Segundo a Política Nacional dos Resíduos Sólidos (PNRS), consumidores, fabricantes, distribuidores, comerciantes, importadores e governo são responsáveis pelos produtos desde a produção até o descarte, ou seja, pelo ciclo de vida dos produtos. 

Em relação aos consumidores, espera-se uma atitude pró ativa e o efetivo engajamento no processo da coleta seletiva. 

Os fabricantes, distribuidores, comerciantes e importadores terão o desafio de implementar a logística reversa. 

Os municípios precisam elaborar os planos de gestão integrada, promover a erradicação dos lixões, operacionalizar ou ampliar a coleta seletiva, realizar a compostagem e a efetiva integração dos catadores de materiais recicláveis. 
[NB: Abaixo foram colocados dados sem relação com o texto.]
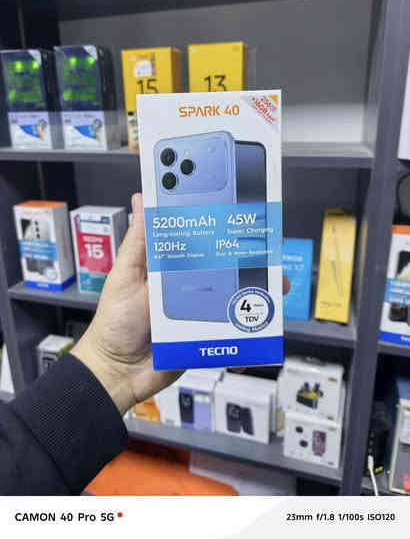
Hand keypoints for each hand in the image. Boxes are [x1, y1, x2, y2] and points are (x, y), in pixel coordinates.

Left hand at [71, 193, 289, 413]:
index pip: (200, 242)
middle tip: (271, 256)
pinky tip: (259, 334)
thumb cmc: (115, 322)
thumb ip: (137, 242)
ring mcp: (200, 314)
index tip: (244, 215)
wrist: (118, 374)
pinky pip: (232, 334)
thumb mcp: (124, 277)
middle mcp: (189, 287)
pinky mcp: (206, 338)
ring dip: (256, 297)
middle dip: (251, 263)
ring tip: (275, 290)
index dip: (220, 229)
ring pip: (234, 301)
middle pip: (225, 271)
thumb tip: (141, 198)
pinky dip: (247, 336)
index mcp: (171, 267)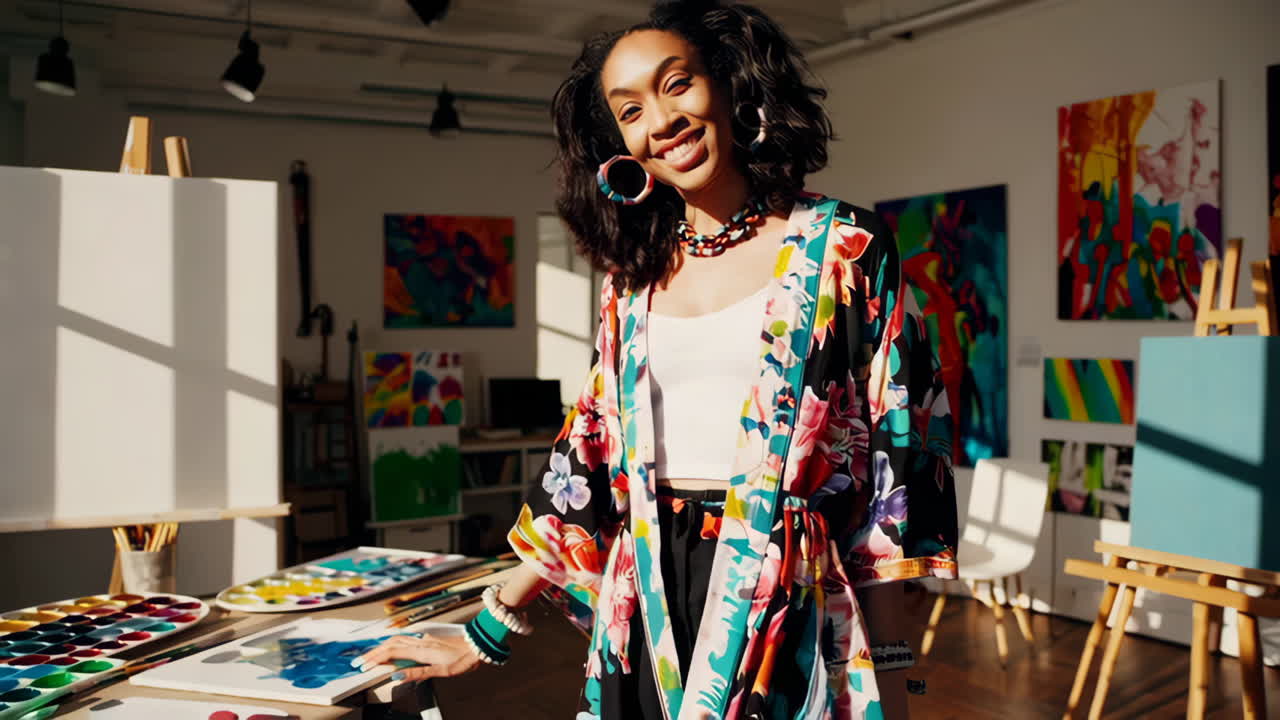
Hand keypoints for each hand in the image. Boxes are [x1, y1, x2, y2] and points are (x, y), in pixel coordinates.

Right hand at [353, 632, 482, 682]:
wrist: (476, 645)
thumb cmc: (461, 659)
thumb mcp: (440, 671)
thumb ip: (417, 673)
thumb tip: (396, 675)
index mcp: (420, 651)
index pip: (391, 654)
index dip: (375, 659)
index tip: (362, 666)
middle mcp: (419, 642)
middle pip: (390, 645)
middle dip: (373, 652)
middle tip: (359, 661)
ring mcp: (423, 639)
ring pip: (396, 639)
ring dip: (381, 646)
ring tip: (370, 653)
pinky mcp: (427, 639)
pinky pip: (404, 638)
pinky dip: (392, 642)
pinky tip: (392, 645)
A Logística Reversa é um instrumento de desenvolvimento econômico e social que permite a coleta do que foi consumido e sua restituição ao setor empresarial, para reaproveitamento no mesmo ciclo produtivo ou em outros ciclos. Trata-se do caminho de volta que o produto percorre, após ser vendido e consumido. 

No Brasil, até a publicação da PNRS, prevalecia a logística convencional o que dificultava as iniciativas para a redução da quantidade de material descartado em aterros e, conseqüentemente, os avanços na reciclagem de produtos. 

A PNRS definiu, no art. 33, os seguintes sistemas de logística reversa obrigatórios: 1) agrotóxicos, seus resíduos e embalagens; 2) pilhas e baterias; 3) pneus; 4) óleos lubrificantes, seus resíduos e embalagens; 5) lâmpadas fluorescentes, e vapor de sódio e mercúrios e de luz mista; 6) produtos eletroeletrônicos e seus componentes; 7) embalagens em geral (plásticas metálicas ou de vidro).

 

Em relação Óleos lubrificantes, seus resíduos e embalagens – segundo os dados da Sindirrefino (2011), foram produzidos e comercializados cerca de 234 milhões de litros de óleo básico e, em relação às embalagens, consta do relatório da Fiesp (2007), que a cada ano são produzidas cerca de 305 milhões de unidades. Considerado o potencial poluidor desses produtos, algumas medidas já estavam sendo tomadas pelo poder público visando à redução dos impactos gerados até a publicação, em dezembro de 2012, do acordo setorial para implantação de sistema de logística reversa de embalagens plásticas de lubrificantes usadas. Segundo esse documento, as embalagens usadas de óleo lubrificante deverão ser devolvidas, diretamente, aos pontos de recebimento nos estabelecimentos dos comerciantes varejistas, onde serão armazenadas para posterior destinação final adequada. O acordo também previu que os produtores de embalagens desenvolvam tecnologia para ampliar o uso de material reciclado, respeitando o mínimo inicial de 10%.

  

 

Fonte: Plano de Gerenciamento de Resíduos Sólidos – PGRS:  Instrumento de Responsabilidade Socioambiental na Administração Pública  - Ministério do Meio Ambiente  - Brasília, 2014.